--- JOB A ---
Copy everything in the PCF chapter notes from "- The advantage" down to "functional (higher-order function).", word for word.

--- PAGE EXTRACT ---
#####
PFPL Chapter 19 System PCF of Recursive Functions
Please refer this link from page 167 to 176.
Intros on General Recursion and Fixpoint
System T is introduced as a basis for discussing total computations, those for which the type systems guarantees termination.
Language M generalizes T to admit inductive and coinductive types, while preserving totality.
PCF will be introduced here as a basis for discussing partial computations, those may not terminate while evaluated, even if they are well typed.
Seems like a disadvantage, it admits greater expressive power than is possible in T.
The source of partiality in PCF is the concept of general recursion, permitting solution of equations between expressions. We can see the advantages and disadvantages clearly that:
- The price of admitting solutions to all such equations is that the computation may not terminate: the solution of some equations may be divergent or undefined.
- The advantage is that termination proof need not be embedded into the code, resulting in short code.
A solution to such a system of equations is a fixed point of an associated functional (higher-order function).
Fraction as Fixpoint Example First Intro
Consider equations which define factorial function. They form a system of simultaneous equations in unknown $f$ ranges over functions on $\mathbb{N}$.
$$
\begin{aligned}
f(0)&\triangleq 1\\
f(n+1)&\triangleq(n+1)\times f(n)
\end{aligned}
$$
The function we seek is a solution to these solutions as $f:\mathbb{N}\to\mathbb{N}$ satisfying all conditions. A solution to such a system is a fixed point of an higher-order function.
We seek $f$ given by
$$
n\mapsto\begin{cases}
1&\text{if }n=0\\
n\times f(n’)&\text{if }n=n’+1
\end{cases}
$$
But when we try to define the functional, or higher-order function $F$ by equation $F(f)=f’$, where $f’$ share the same definition of $f$. Surprise.
#####
--- RECORDS FOR PROCESSING ---
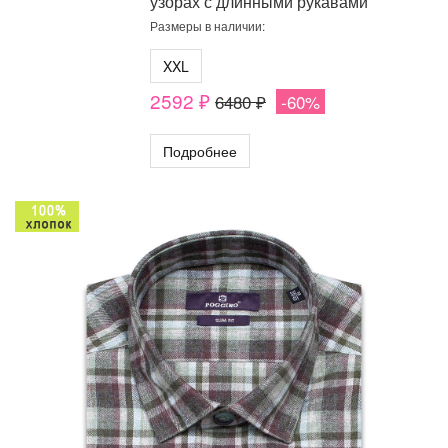
узорах с длинными рукавами
Размеры в наличии:
XXL
2592 ₽
6480 ₽
-60%
Подробнее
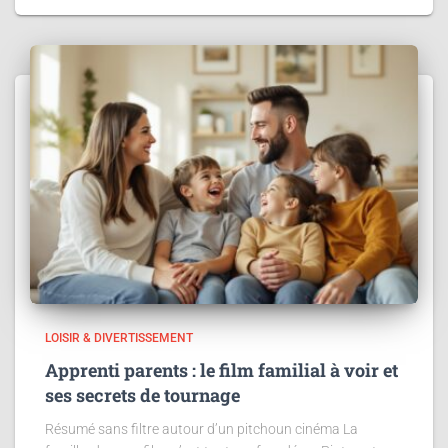
LOISIR & DIVERTISSEMENT
Apprenti parents : le film familial à voir et
ses secrets de tournage
Résumé sans filtre autour d’un pitchoun cinéma La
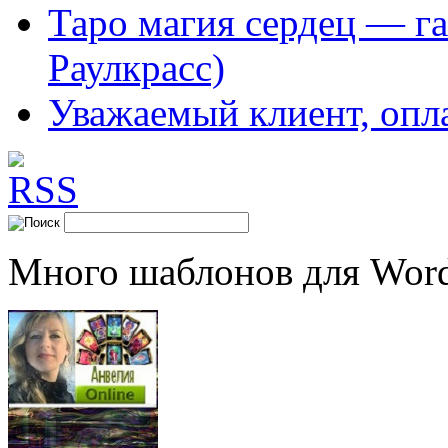
Таро магия сердец — га
Раулкрасс)
Уважаемый клиент, опл
Много шаблонов для Word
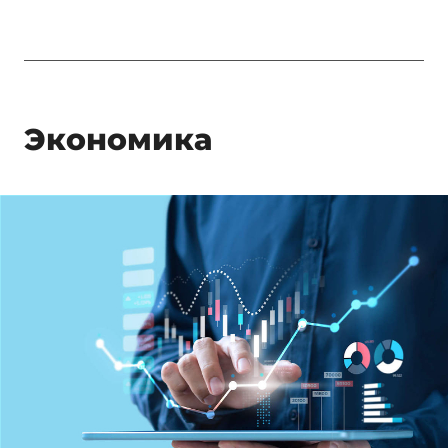
Экономика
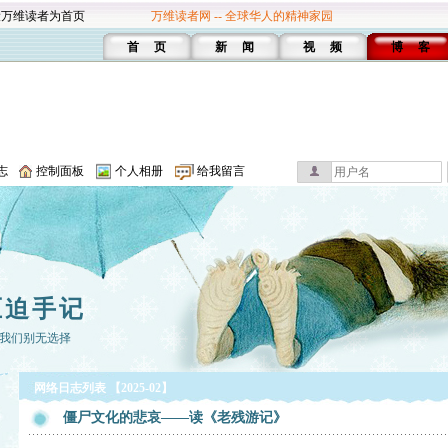
设万维读者为首页
万维读者网 -- 全球华人的精神家园
首 页
新 闻
视 频
博 客
志
控制面板
个人相册
给我留言
压迫手记
我们别无选择
网络日志列表 【2025-02】
僵尸文化的悲哀——读《老残游记》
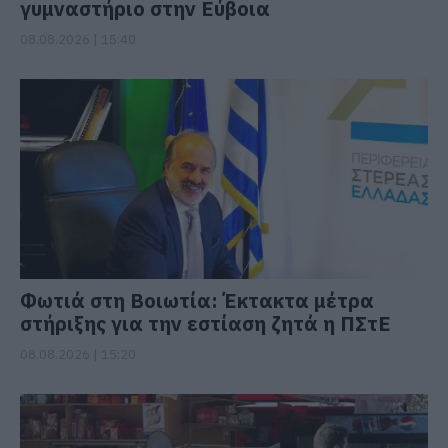
γυμναστήριο στην Εύβοια
08.08.2026 | 15:40
Φωτιά στη Βοιωτία: Έκτακτα μέτρα
στήριξης για την εστίαση ζητά η ΠΣτΕ
08.08.2026 | 15:20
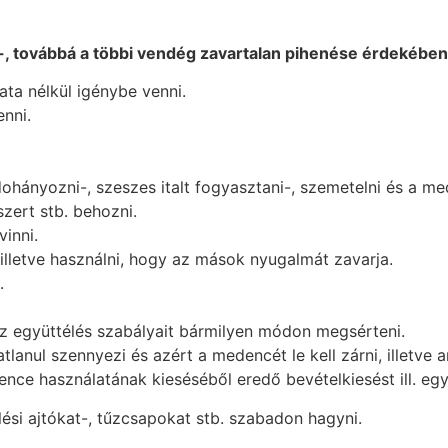
-, továbbá a többi vendég zavartalan pihenése érdekébe
ta nélkül igénybe venni.
nni.
dohányozni-, szeszes italt fogyasztani-, szemetelni és a me
zert stb. behozni.
vinni.
, illetve használni, hogy az mások nyugalmát zavarja.
.
az együttélés szabályait bármilyen módon megsérteni.
ul szennyezi és azért a medencét le kell zárni, illetve an
dence használatának kieséséből eredő bevételkiesést ill. eg
ési ajtókat-, tűzcsapokat stb. szabadon hagyni.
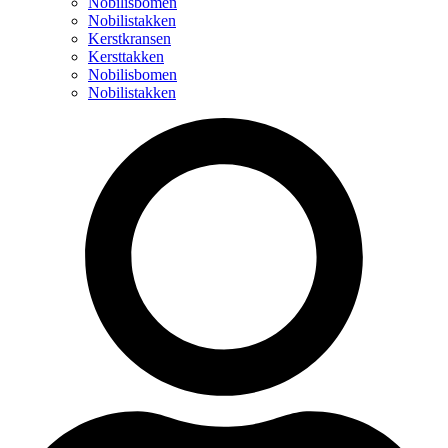
Nobilisbomen
Nobilistakken
Kerstkransen
Kersttakken
Nobilisbomen
Nobilistakken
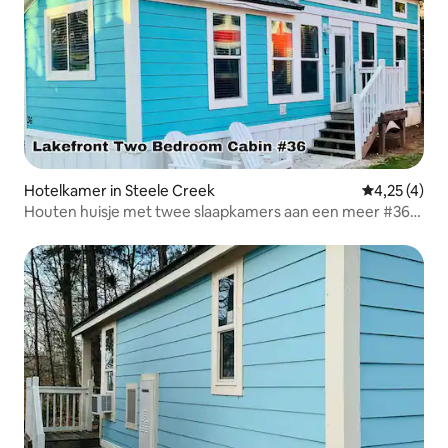
Hotelkamer in Steele Creek
Gemiddelde b
4,25 (4)
Houten huisje met twee slaapkamers aan een meer #36
Cyan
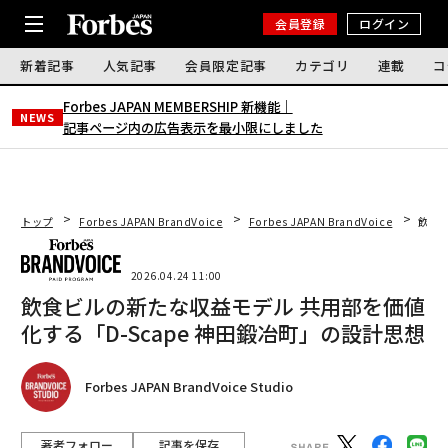
会員登録
ログイン
新着記事
人気記事
会員限定記事
カテゴリ
連載
コ
Forbes JAPAN MEMBERSHIP 新機能｜
NEWS
記事ページ内の広告表示を最小限にしました
トップ
Forbes JAPAN BrandVoice
Forbes JAPAN BrandVoice
飲食ビ
2026.04.24 11:00
飲食ビルの新たな収益モデル 共用部を価値
化する「D-Scape 神田鍛冶町」の設計思想
Forbes JAPAN BrandVoice Studio
著者フォロー
記事を保存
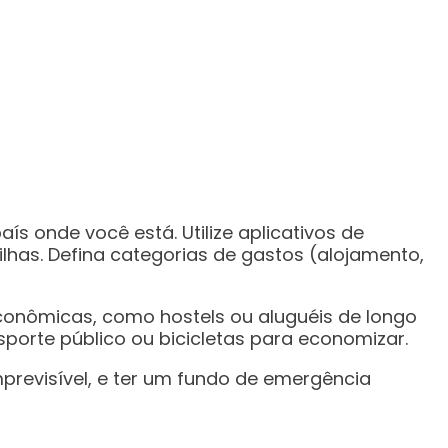
 onde você está. Utilize aplicativos de
lhas. Defina categorias de gastos (alojamento,
conômicas, como hostels ou aluguéis de longo
sporte público ou bicicletas para economizar.
previsível, e ter um fundo de emergência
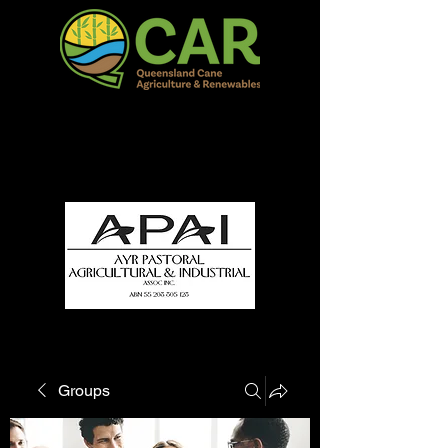
QCAR Burdekin Show
Fun for all to Enjoy!
Groups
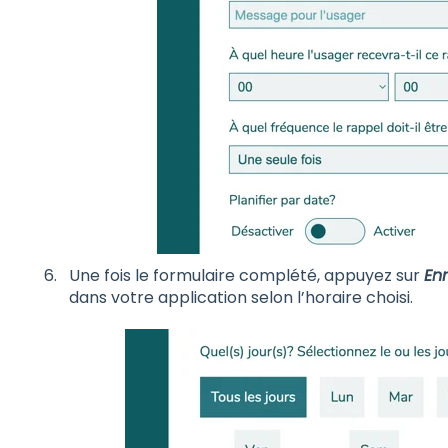
Une fois le formulaire complété, appuyez sur
Enr
dans votre application selon l’horaire choisi.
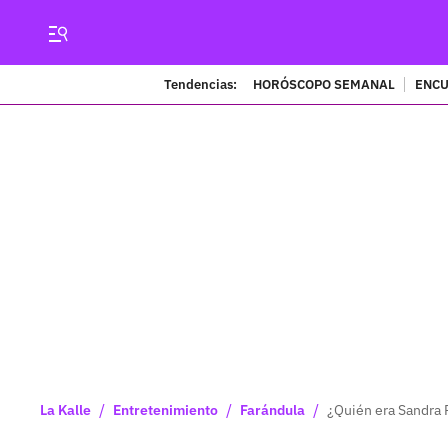
Tendencias:
HORÓSCOPO SEMANAL
ENCU
/
/
/
La Kalle
Entretenimiento
Farándula
¿Quién era Sandra R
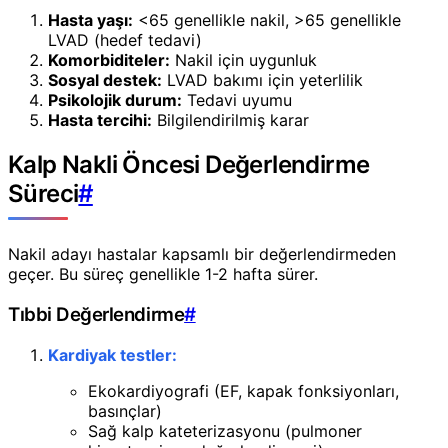
Hasta yaşı:
<65 genellikle nakil, >65 genellikle
LVAD (hedef tedavi)
Komorbiditeler:
Nakil için uygunluk
Sosyal destek:
LVAD bakımı için yeterlilik
Psikolojik durum:
Tedavi uyumu
Hasta tercihi:
Bilgilendirilmiş karar
Kalp Nakli Öncesi Değerlendirme
Süreci
#
Nakil adayı hastalar kapsamlı bir değerlendirmeden
geçer. Bu süreç genellikle 1-2 hafta sürer.
Tıbbi Değerlendirme
#
Kardiyak testler:
Ekokardiyografi (EF, kapak fonksiyonları,
basınçlar)
Sağ kalp kateterizasyonu (pulmoner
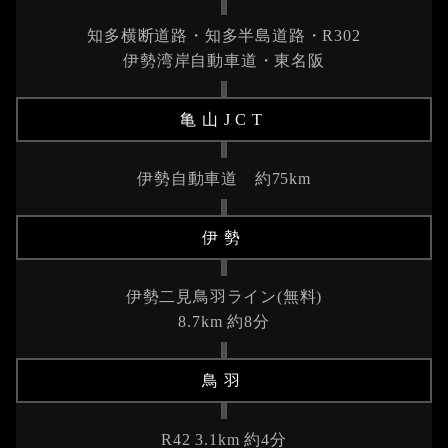
知多横断道路・知多半島道路・R302
伊勢湾岸自動車道・東名阪
亀山JCT
伊勢自動車道 約75km
伊勢
伊勢二見鳥羽ライン(無料)
8.7km 約8分
鳥羽
R42 3.1km 約4分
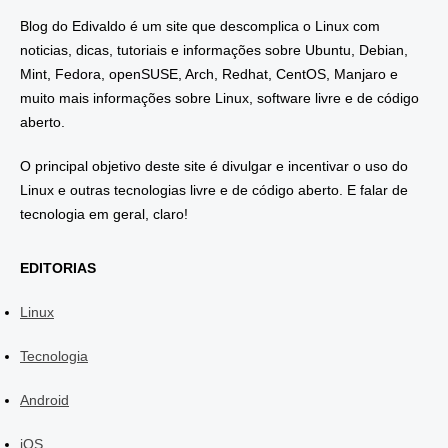
Blog do Edivaldo é um site que descomplica o Linux com
noticias, dicas, tutoriais e informações sobre Ubuntu, Debian,
Mint, Fedora, openSUSE, Arch, Redhat, CentOS, Manjaro e
muito mais informações sobre Linux, software livre e de código
aberto.
O principal objetivo deste site é divulgar e incentivar o uso do
Linux e outras tecnologias livre e de código aberto. E falar de
tecnologia em geral, claro!
EDITORIAS
Linux
Tecnologia
Android
iOS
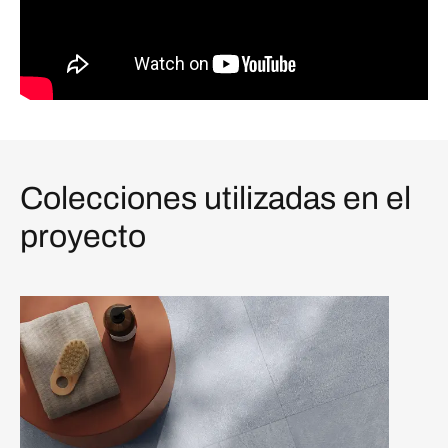
Colecciones utilizadas en el
proyecto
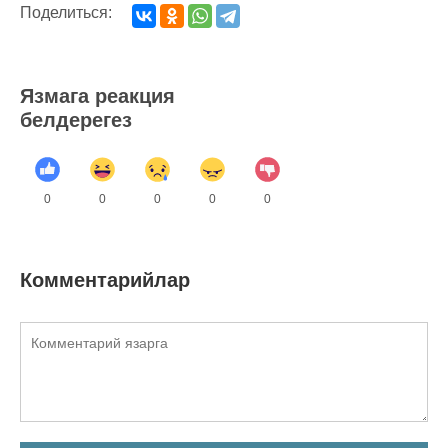
Поделиться:
Язмага реакция
белдерегез
0
0
0
0
0
Комментарийлар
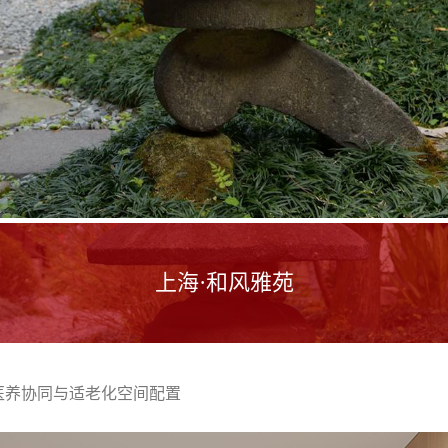
上海·和风雅苑
医养协同与适老化空间配置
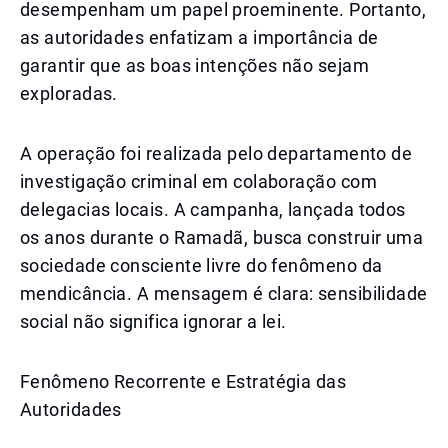
desempenham um papel proeminente. Portanto,
as autoridades enfatizam a importância de
garantir que as boas intenções não sejam
exploradas.
A operação foi realizada pelo departamento de
investigação criminal em colaboração com
delegacias locais. A campanha, lançada todos
os anos durante o Ramadã, busca construir uma
sociedade consciente livre do fenômeno da
mendicância. A mensagem é clara: sensibilidade
social não significa ignorar a lei.
Fenômeno Recorrente e Estratégia das
Autoridades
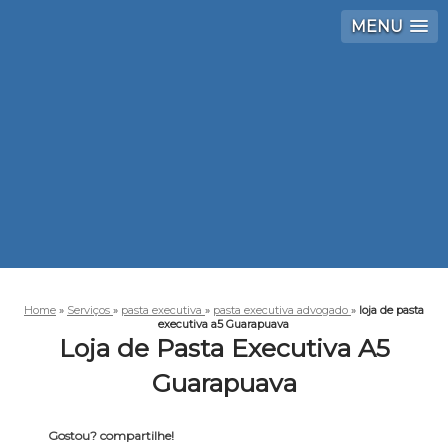
MENU
Home
»
Serviços
»
pasta executiva
»
pasta executiva advogado
»
loja de pasta
executiva a5 Guarapuava
Loja de Pasta Executiva A5
Guarapuava
Gostou? compartilhe!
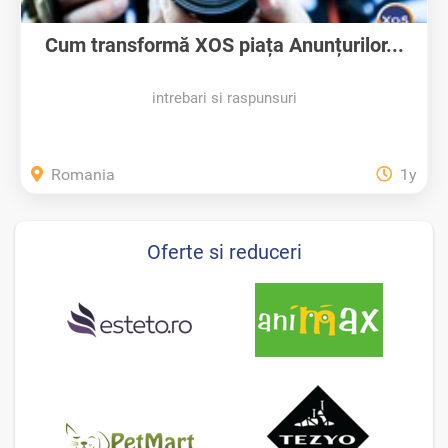
Cum transformă XOS piața Anunțurilor...
intrebari si raspunsuri
Romania
1y
Oferte si reduceri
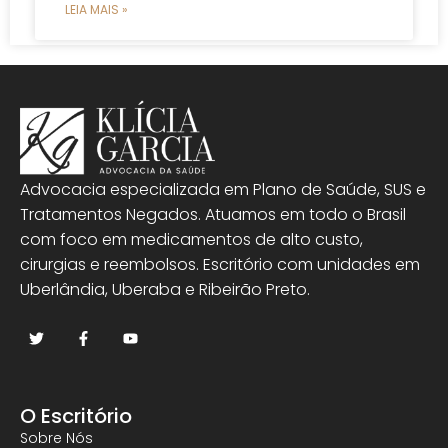
LEIA MAIS »
Advocacia especializada em Plano de Saúde, SUS e
Tratamentos Negados. Atuamos em todo o Brasil
com foco em medicamentos de alto custo,
cirurgias e reembolsos. Escritório com unidades em
Uberlândia, Uberaba e Ribeirão Preto.
O Escritório
Sobre Nós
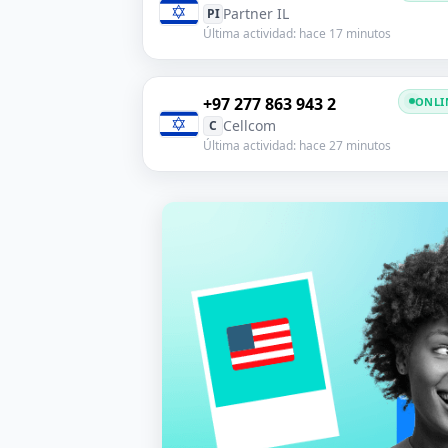
Partner IL
PI
Última actividad: hace 17 minutos
+97 277 863 943 2
ONLI
Cellcom
C
Última actividad: hace 27 minutos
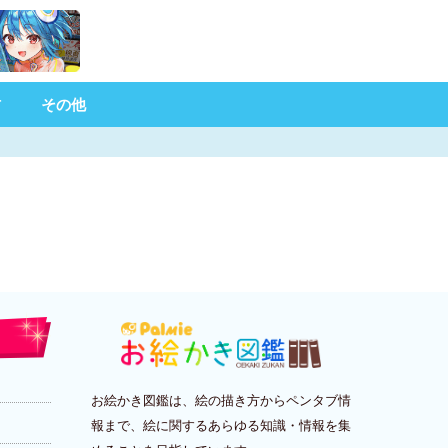
材
その他
お絵かき図鑑は、絵の描き方からペンタブ情
報まで、絵に関するあらゆる知識・情報を集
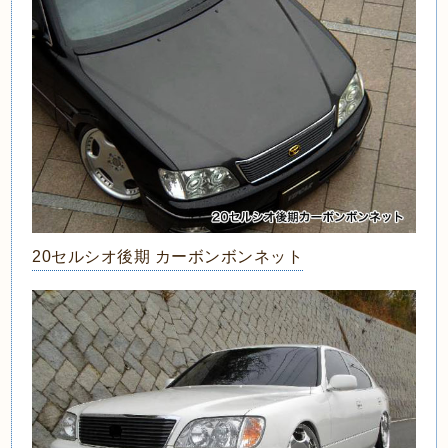
20セルシオ後期 カーボンボンネット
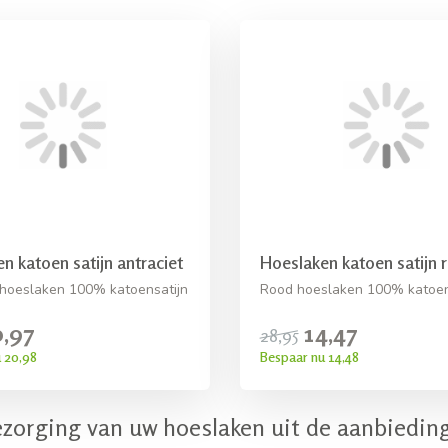
n katoen satijn antraciet
Hoeslaken katoen satijn 
 hoeslaken 100% katoensatijn
Rood hoeslaken 100% katoen 
0,97
14,47
28,95
 20,98
Bespaar nu 14,48
ezorging van uw hoeslaken uit de aanbiedin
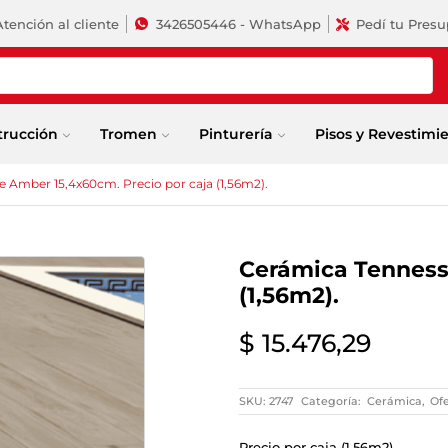
Atención al cliente
3426505446 - WhatsApp
Pedí tu Pres
trucción
Tromen
Pinturería
Pisos y Revestimi
 Amber 15,4x60cm. Precio por caja (1,56m2).
Cerámica Tenness
(1,56m2).
$
15.476,29
SKU:
2747
Categoría:
Cerámica
,
Ofe
Precio por caja (1,56m2).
#####
--- JOB B ---
Identify every line in the entries that contains the string "Forbes". Case counts.

--- ANSWER A ---
- The advantage is that termination proof need not be embedded into the code, resulting in short code.
A solution to such a system of equations is a fixed point of an associated functional (higher-order function).

--- ANSWER B ---
Forbes JAPAN MEMBERSHIP 新機能｜
Forbes JAPAN BrandVoice
Forbes JAPAN BrandVoice
Forbes JAPAN BrandVoice Studio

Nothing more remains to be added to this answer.